▶ [Prompt]:
Turn all of the rows below into a single numbered list, leaving out any blank lines.

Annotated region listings
***

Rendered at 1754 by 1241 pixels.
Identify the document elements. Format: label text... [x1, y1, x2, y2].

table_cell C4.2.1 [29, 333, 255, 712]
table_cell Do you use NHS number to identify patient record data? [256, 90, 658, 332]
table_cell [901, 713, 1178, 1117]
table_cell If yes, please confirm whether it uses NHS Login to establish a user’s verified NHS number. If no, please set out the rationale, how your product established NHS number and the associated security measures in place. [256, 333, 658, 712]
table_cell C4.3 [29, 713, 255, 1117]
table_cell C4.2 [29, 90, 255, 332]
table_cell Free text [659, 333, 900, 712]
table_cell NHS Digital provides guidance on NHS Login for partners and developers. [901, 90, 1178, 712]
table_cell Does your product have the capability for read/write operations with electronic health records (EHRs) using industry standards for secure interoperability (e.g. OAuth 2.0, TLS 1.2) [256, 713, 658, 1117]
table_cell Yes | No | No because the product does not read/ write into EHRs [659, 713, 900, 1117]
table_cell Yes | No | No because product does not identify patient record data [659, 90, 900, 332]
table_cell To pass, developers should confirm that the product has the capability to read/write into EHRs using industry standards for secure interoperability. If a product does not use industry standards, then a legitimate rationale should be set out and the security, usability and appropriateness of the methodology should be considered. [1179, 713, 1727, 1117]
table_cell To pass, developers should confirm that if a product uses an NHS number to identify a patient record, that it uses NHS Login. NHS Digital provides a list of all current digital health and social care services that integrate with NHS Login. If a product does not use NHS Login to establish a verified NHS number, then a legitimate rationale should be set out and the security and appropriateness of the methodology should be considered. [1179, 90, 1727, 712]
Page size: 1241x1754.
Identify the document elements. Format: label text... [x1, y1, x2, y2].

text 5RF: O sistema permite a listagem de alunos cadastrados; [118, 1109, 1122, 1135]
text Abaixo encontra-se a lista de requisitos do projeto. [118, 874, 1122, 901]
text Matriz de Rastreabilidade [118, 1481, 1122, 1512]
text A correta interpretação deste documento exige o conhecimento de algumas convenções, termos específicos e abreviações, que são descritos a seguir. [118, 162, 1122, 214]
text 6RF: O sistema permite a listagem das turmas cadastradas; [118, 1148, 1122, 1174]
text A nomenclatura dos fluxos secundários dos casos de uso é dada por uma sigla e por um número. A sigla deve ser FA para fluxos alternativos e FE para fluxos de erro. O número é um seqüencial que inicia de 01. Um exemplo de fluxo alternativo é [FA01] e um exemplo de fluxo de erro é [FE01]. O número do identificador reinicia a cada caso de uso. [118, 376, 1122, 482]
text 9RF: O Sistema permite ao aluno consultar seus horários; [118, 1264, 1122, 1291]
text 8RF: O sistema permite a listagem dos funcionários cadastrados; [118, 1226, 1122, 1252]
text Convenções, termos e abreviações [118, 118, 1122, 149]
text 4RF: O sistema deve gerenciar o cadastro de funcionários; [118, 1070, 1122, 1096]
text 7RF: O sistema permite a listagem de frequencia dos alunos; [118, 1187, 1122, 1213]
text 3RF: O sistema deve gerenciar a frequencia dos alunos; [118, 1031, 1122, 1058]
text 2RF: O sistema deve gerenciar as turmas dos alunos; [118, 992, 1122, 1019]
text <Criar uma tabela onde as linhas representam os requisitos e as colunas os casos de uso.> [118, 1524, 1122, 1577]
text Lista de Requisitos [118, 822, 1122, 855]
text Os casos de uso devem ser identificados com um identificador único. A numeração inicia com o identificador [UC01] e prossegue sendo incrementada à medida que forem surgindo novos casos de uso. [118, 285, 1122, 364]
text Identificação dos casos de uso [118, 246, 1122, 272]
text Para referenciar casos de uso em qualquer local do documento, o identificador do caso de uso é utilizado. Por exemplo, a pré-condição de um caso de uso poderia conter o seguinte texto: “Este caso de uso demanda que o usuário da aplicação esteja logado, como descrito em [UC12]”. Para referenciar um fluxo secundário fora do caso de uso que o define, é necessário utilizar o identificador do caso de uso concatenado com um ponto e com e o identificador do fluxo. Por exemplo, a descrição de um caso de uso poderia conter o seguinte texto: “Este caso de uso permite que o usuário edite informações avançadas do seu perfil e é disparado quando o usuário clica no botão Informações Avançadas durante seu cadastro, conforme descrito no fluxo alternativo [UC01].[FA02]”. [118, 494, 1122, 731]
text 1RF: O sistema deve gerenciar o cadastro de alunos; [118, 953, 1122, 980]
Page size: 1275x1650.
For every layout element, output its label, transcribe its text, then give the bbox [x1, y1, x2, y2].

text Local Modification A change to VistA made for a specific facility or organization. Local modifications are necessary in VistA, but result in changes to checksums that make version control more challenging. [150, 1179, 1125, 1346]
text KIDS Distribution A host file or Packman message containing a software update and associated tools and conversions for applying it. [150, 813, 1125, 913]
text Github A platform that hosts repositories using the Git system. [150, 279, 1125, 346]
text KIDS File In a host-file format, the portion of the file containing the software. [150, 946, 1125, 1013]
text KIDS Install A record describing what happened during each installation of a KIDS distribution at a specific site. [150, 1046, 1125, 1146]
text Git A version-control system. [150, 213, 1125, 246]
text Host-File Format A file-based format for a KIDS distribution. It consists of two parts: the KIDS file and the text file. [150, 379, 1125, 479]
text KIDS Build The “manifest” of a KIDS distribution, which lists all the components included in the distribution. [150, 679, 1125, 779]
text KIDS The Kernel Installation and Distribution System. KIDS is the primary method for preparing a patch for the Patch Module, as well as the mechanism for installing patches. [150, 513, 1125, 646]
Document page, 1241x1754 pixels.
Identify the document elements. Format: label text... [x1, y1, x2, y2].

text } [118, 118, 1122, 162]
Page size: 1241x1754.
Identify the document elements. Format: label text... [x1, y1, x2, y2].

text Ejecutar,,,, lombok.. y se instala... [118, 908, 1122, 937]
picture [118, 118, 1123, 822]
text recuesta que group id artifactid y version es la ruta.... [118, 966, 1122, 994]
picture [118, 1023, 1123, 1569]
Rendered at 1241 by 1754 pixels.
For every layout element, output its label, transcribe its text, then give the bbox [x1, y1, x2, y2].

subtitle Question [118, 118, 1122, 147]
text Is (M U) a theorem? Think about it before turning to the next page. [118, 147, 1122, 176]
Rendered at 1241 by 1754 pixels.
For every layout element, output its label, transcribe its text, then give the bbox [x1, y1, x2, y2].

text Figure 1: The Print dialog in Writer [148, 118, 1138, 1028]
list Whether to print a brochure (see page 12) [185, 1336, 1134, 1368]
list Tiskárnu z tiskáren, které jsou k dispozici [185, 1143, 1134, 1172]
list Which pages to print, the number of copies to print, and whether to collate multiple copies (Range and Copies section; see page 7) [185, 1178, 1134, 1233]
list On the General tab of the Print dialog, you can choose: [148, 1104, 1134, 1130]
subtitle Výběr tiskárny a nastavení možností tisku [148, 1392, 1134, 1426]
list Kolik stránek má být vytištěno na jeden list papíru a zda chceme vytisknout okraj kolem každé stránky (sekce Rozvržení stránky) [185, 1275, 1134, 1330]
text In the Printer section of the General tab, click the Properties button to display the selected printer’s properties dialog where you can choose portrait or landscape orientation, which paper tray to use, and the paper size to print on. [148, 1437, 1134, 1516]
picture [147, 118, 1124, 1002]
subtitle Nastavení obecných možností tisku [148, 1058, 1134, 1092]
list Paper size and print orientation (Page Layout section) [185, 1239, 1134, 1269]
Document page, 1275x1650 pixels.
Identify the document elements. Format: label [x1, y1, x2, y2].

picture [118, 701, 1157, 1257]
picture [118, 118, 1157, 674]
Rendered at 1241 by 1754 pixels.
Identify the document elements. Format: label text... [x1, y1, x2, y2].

***

▶ [Completed exercise]:
1. Rendered at 1754 by 1241 pixels.
2. Identify the document elements. Format: label text... [x1, y1, x2, y2].
3. table_cell C4.2.1 [29, 333, 255, 712]
4. table_cell Do you use NHS number to identify patient record data? [256, 90, 658, 332]
5. table_cell [901, 713, 1178, 1117]
6. table_cell If yes, please confirm whether it uses NHS Login to establish a user’s verified NHS number. If no, please set out the rationale, how your product established NHS number and the associated security measures in place. [256, 333, 658, 712]
7. table_cell C4.3 [29, 713, 255, 1117]
8. table_cell C4.2 [29, 90, 255, 332]
9. table_cell Free text [659, 333, 900, 712]
10. table_cell NHS Digital provides guidance on NHS Login for partners and developers. [901, 90, 1178, 712]
11. table_cell Does your product have the capability for read/write operations with electronic health records (EHRs) using industry standards for secure interoperability (e.g. OAuth 2.0, TLS 1.2) [256, 713, 658, 1117]
12. table_cell Yes | No | No because the product does not read/ write into EHRs [659, 713, 900, 1117]
13. table_cell Yes | No | No because product does not identify patient record data [659, 90, 900, 332]
14. table_cell To pass, developers should confirm that the product has the capability to read/write into EHRs using industry standards for secure interoperability. If a product does not use industry standards, then a legitimate rationale should be set out and the security, usability and appropriateness of the methodology should be considered. [1179, 713, 1727, 1117]
15. table_cell To pass, developers should confirm that if a product uses an NHS number to identify a patient record, that it uses NHS Login. NHS Digital provides a list of all current digital health and social care services that integrate with NHS Login. If a product does not use NHS Login to establish a verified NHS number, then a legitimate rationale should be set out and the security and appropriateness of the methodology should be considered. [1179, 90, 1727, 712]
16. Page size: 1241x1754.
17. Identify the document elements. Format: label text... [x1, y1, x2, y2].
18. text 5RF: O sistema permite a listagem de alunos cadastrados; [118, 1109, 1122, 1135]
19. text Abaixo encontra-se a lista de requisitos do projeto. [118, 874, 1122, 901]
20. text Matriz de Rastreabilidade [118, 1481, 1122, 1512]
21. text A correta interpretação deste documento exige o conhecimento de algumas convenções, termos específicos e abreviações, que são descritos a seguir. [118, 162, 1122, 214]
22. text 6RF: O sistema permite a listagem das turmas cadastradas; [118, 1148, 1122, 1174]
23. text A nomenclatura dos fluxos secundários dos casos de uso é dada por uma sigla e por um número. A sigla deve ser FA para fluxos alternativos e FE para fluxos de erro. O número é um seqüencial que inicia de 01. Um exemplo de fluxo alternativo é [FA01] e um exemplo de fluxo de erro é [FE01]. O número do identificador reinicia a cada caso de uso. [118, 376, 1122, 482]
24. text 9RF: O Sistema permite ao aluno consultar seus horários; [118, 1264, 1122, 1291]
25. text 8RF: O sistema permite a listagem dos funcionários cadastrados; [118, 1226, 1122, 1252]
26. text Convenções, termos e abreviações [118, 118, 1122, 149]
27. text 4RF: O sistema deve gerenciar o cadastro de funcionários; [118, 1070, 1122, 1096]
28. text 7RF: O sistema permite a listagem de frequencia dos alunos; [118, 1187, 1122, 1213]
29. text 3RF: O sistema deve gerenciar a frequencia dos alunos; [118, 1031, 1122, 1058]
30. text 2RF: O sistema deve gerenciar as turmas dos alunos; [118, 992, 1122, 1019]
31. text <Criar uma tabela onde as linhas representam os requisitos e as colunas os casos de uso.> [118, 1524, 1122, 1577]
32. text Lista de Requisitos [118, 822, 1122, 855]
33. text Os casos de uso devem ser identificados com um identificador único. A numeração inicia com o identificador [UC01] e prossegue sendo incrementada à medida que forem surgindo novos casos de uso. [118, 285, 1122, 364]
34. text Identificação dos casos de uso [118, 246, 1122, 272]
35. text Para referenciar casos de uso em qualquer local do documento, o identificador do caso de uso é utilizado. Por exemplo, a pré-condição de um caso de uso poderia conter o seguinte texto: “Este caso de uso demanda que o usuário da aplicação esteja logado, como descrito em [UC12]”. Para referenciar um fluxo secundário fora do caso de uso que o define, é necessário utilizar o identificador do caso de uso concatenado com um ponto e com e o identificador do fluxo. Por exemplo, a descrição de um caso de uso poderia conter o seguinte texto: “Este caso de uso permite que o usuário edite informações avançadas do seu perfil e é disparado quando o usuário clica no botão Informações Avançadas durante seu cadastro, conforme descrito no fluxo alternativo [UC01].[FA02]”. [118, 494, 1122, 731]
36. text 1RF: O sistema deve gerenciar o cadastro de alunos; [118, 953, 1122, 980]
37. Page size: 1275x1650.
38. For every layout element, output its label, transcribe its text, then give the bbox [x1, y1, x2, y2].
39. text Local Modification A change to VistA made for a specific facility or organization. Local modifications are necessary in VistA, but result in changes to checksums that make version control more challenging. [150, 1179, 1125, 1346]
40. text KIDS Distribution A host file or Packman message containing a software update and associated tools and conversions for applying it. [150, 813, 1125, 913]
41. text Github A platform that hosts repositories using the Git system. [150, 279, 1125, 346]
42. text KIDS File In a host-file format, the portion of the file containing the software. [150, 946, 1125, 1013]
43. text KIDS Install A record describing what happened during each installation of a KIDS distribution at a specific site. [150, 1046, 1125, 1146]
44. text Git A version-control system. [150, 213, 1125, 246]
45. text Host-File Format A file-based format for a KIDS distribution. It consists of two parts: the KIDS file and the text file. [150, 379, 1125, 479]
46. text KIDS Build The “manifest” of a KIDS distribution, which lists all the components included in the distribution. [150, 679, 1125, 779]
47. text KIDS The Kernel Installation and Distribution System. KIDS is the primary method for preparing a patch for the Patch Module, as well as the mechanism for installing patches. [150, 513, 1125, 646]
48. Document page, 1241x1754 pixels.
49. Identify the document elements. Format: label text... [x1, y1, x2, y2].
50. text } [118, 118, 1122, 162]
51. Page size: 1241x1754.
52. Identify the document elements. Format: label text... [x1, y1, x2, y2].
53. text Ejecutar,,,, lombok.. y se instala... [118, 908, 1122, 937]
54. picture [118, 118, 1123, 822]
55. text recuesta que group id artifactid y version es la ruta.... [118, 966, 1122, 994]
56. picture [118, 1023, 1123, 1569]
57. Rendered at 1241 by 1754 pixels.
58. For every layout element, output its label, transcribe its text, then give the bbox [x1, y1, x2, y2].
59. subtitle Question [118, 118, 1122, 147]
60. text Is (M U) a theorem? Think about it before turning to the next page. [118, 147, 1122, 176]
61. Rendered at 1241 by 1754 pixels.
62. For every layout element, output its label, transcribe its text, then give the bbox [x1, y1, x2, y2].
63. text Figure 1: The Print dialog in Writer [148, 118, 1138, 1028]
64. list Whether to print a brochure (see page 12) [185, 1336, 1134, 1368]
65. list Tiskárnu z tiskáren, které jsou k dispozici [185, 1143, 1134, 1172]
66. list Which pages to print, the number of copies to print, and whether to collate multiple copies (Range and Copies section; see page 7) [185, 1178, 1134, 1233]
67. list On the General tab of the Print dialog, you can choose: [148, 1104, 1134, 1130]
68. subtitle Výběr tiskárny a nastavení možností tisku [148, 1392, 1134, 1426]
69. list Kolik stránek má být vytištěno na jeden list papíru a zda chceme vytisknout okraj kolem každé stránky (sekce Rozvržení stránky) [185, 1275, 1134, 1330]
70. text In the Printer section of the General tab, click the Properties button to display the selected printer’s properties dialog where you can choose portrait or landscape orientation, which paper tray to use, and the paper size to print on. [148, 1437, 1134, 1516]
71. picture [147, 118, 1124, 1002]
72. subtitle Nastavení obecných možností tisku [148, 1058, 1134, 1092]
73. list Paper size and print orientation (Page Layout section) [185, 1239, 1134, 1269]
74. Document page, 1275x1650 pixels.
75. Identify the document elements. Format: label [x1, y1, x2, y2].
76. picture [118, 701, 1157, 1257]
77. picture [118, 118, 1157, 674]
78. Rendered at 1241 by 1754 pixels.
79. Identify the document elements. Format: label text... [x1, y1, x2, y2].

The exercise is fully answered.